After Hayley and Rhys finally get together, she begins to have feelings for Josh. Hayley eventually dumps Rhys after he begins talking about their future, her excuse being he was moving too fast for her. Hayley remains living in the student halls, and in September is joined by new students Dave Colburn (Elliot James Langridge), India Longford (Beth Kingston), Charlotte Lau (Amy Yamazaki) and Josh himself. Hayley takes an instant dislike to India, feeling she is judging her. Hayley tries to cheer India up after she sleeps with Archie, but ends up making the situation worse and embarrassing India even more. Hayley accuses India of stealing her food from the refrigerator, and in an attempt to catch her out, laces her food with laxatives. After India and Dave eat the food to wind Hayley up, the five students compete in a competition to win a car by touching it for the most time. The students are all in the car when India soils herself, causing the other four to get out, and India to subsequently win despite massive embarrassment. After returning from a Christmas break, Hayley reveals that she is five months pregnant, and denies either Rhys or Josh being the father. Hayley then leaves to live with her family. She later gives birth off-screen to a baby boy, who she named Caleb, after her older brother Caleb (Michael Ryan) who died in Afghanistan.

==Reception==
Disability Now, a magazine aimed at disabled people praised Hollyoaks for writing in Stewart's real life pregnancy into her storylines, also adding it was positive they treat her like any other member of the cast. They also criticised her character along with fellow disabled characters from other UK soap operas including, Adam Best (David Proud), Lizzie Lakely (Kitty McGeever) and Izzy Armstrong (Cherylee Houston) for all being portrayed as vengeful and personality-driven, stating that the soap opera's need to portray some disabled character's as 'normal' good people. However they praised Hayley as being the least troubled character of Adam and Lizzie, despite the amount of onscreen enemies she made. Jerome Taylor from The Independent wrote that Stewart "made waves as the first permanent member of Hollyoaks to have a disability".

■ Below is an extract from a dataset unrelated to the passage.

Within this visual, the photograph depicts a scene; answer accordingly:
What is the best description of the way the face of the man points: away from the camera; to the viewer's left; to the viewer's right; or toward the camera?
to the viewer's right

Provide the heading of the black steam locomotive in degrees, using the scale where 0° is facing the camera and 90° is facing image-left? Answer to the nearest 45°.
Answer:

Ruth Deller of entertainment website Lowculture praised Hayley's storylines and personality stating: "Amidst all the dross, it's worth pointing out there are some things Hollyoaks is doing well. Clumsy storylining aside, it's good to see a disabled actress and disabled character in a mainstream show, and due to the fact she can actually act and seems to have a personality (the opposite to Spencer) she's even achieved the near-impossible feat of making brother Zak seem somewhat likeable."